The history in the city envelopes you the moment you step off the train. It's in the street art and graffiti, it's in the memorials that are all over the place, and it's in the architecture that switches, noticeably, as you cross from the former east to the former west in this now rejoined city. I'd guess that most anyone reading this knows that my family hosted some exchange students when I was in high school, a couple of which we have been visiting and staying with these last couple weeks. Talking to them brought Berlin alive even further, hearing the stories of first trips from the GDR into West Germany with people throwing the East-scarce bananas and oranges into the car windows as a welcome. That's the kind of feeling Berlin has; it's the kind of place that is still adjusting and changing after an obliviously complex and ridiculous century.
We took a free walking tour on our first day into the city. This was great for getting an overview look at a lot of the more known and anticipated sites in the city, but it was a bit overwhelming and we found ourselves on the train back to Potsdam trying to think of how best to tackle a second day. Answer: a little research goes a long way, yielding us a Wednesday filled with a lot of great art at Tacheles
, the best design book collection I've ever seen in one place, a little memorial museum to a man named Otto Weidt
and a sense of seeing at least a little slice of the actual Berlin that people live and work and play in.
Post Berlin, it has been back to reconnecting with some of those amazing exchange student friends who have spent the last couple weeks helping, hosting and spending time with us. In Magdeburg with Carla and Sebastian, I went wakebording for the first time (behind a cable, not a boat - another new curiosity that a quick Google search reveals does actually exist in the States). Those are my pasty gams strapping in, captured so nicely by Casey's photo below. What she didn't manage to capture is the sore muscles that still haven't entirely departed a week later, though it was most definitely worth it.

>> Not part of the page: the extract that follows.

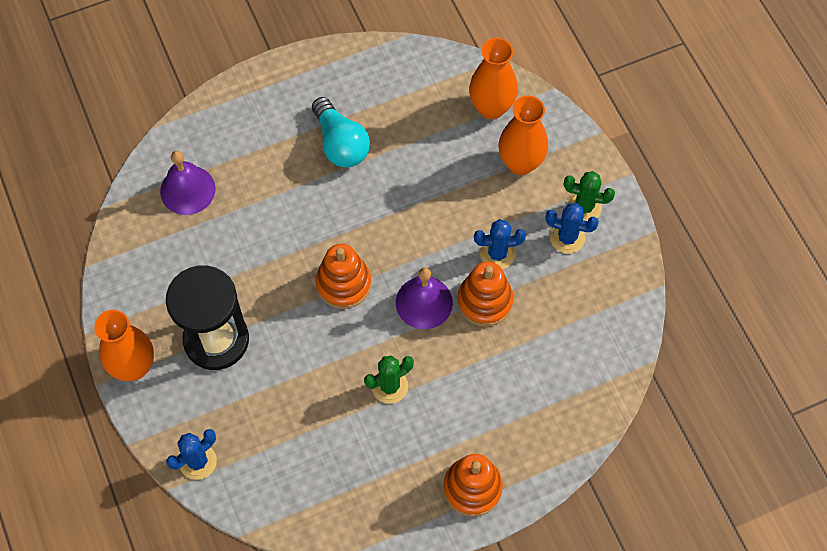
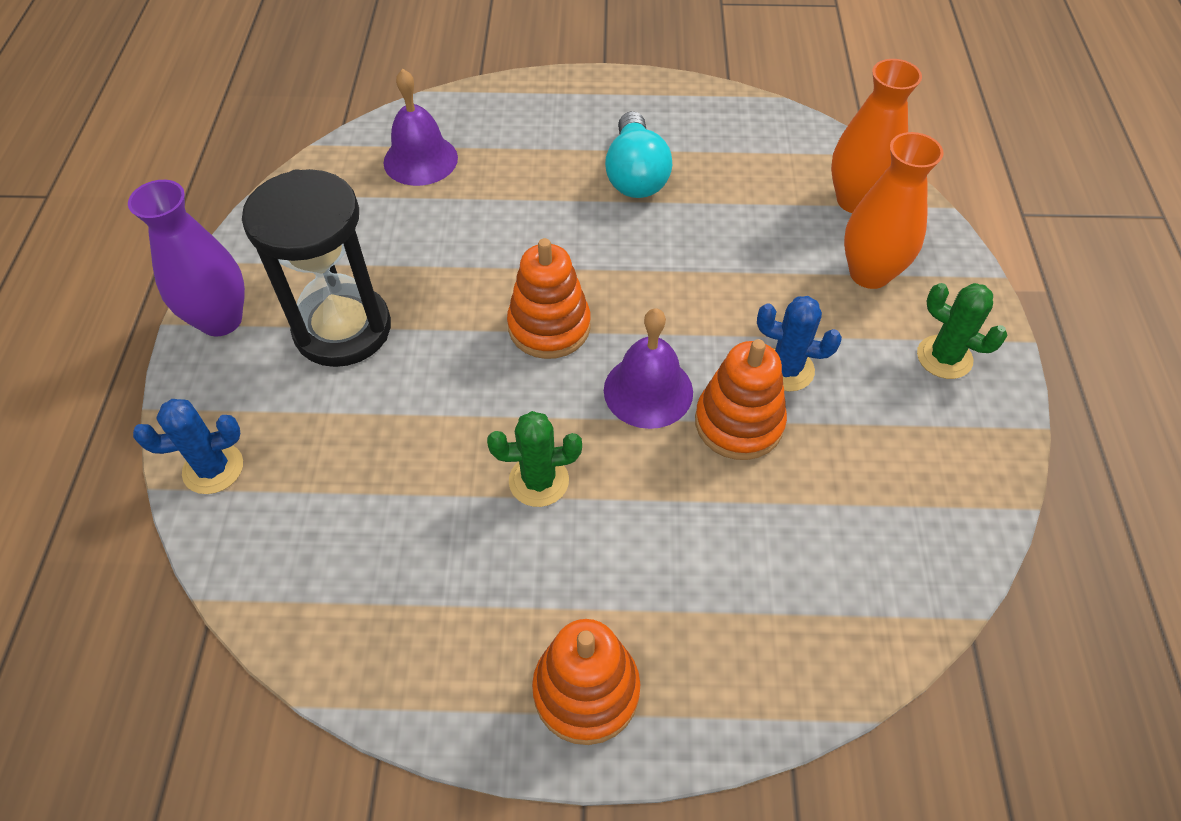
camera: 25 degrees right, 10 degrees down
(134, 367) = (221, 320): orange vase -> purple vase
(567, 238) = (902, 387): blue cactus -> none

And here are the best game faces Casey and Robert had yesterday at the Kletterpark in Plau, where we all balanced, swung, and held on for our lives through an obstacle park in the trees.
We helped build a baby crib for one of my exchange sibling's impending parenthood last weekend and I carried the toddler son of another on my shoulders this week while we were wandering around Plau. I guess that's the kind of change that can happen in ten years - the same amount of time between when the wall fell and when I met these friends. I don't mean to get all serious or lecture whoever might be reading this on historical happenings. I think I just keep coming back to it all because I am still trying to wrap my own head around it. Tomorrow we will head back to Berlin for a couple more days before venturing on into Poland, and I look forward to taking one more look at the city - to hopefully understand all of the layers and parts it has a little more and a little better. We'll try to cover some of the specifics we may have breezed over here once we get to the German highlights.
We owe a huge thanks to Peter, Carla, Sebastian, Robert, Sara, Michael, Christine, Helke, Wolfgang and Christoph for all they've helped us with (not the least of which is building up a tiny little random understanding of the German language) these few weeks. We look forward to figuring out a way for it to not be ten more years until we see them all again.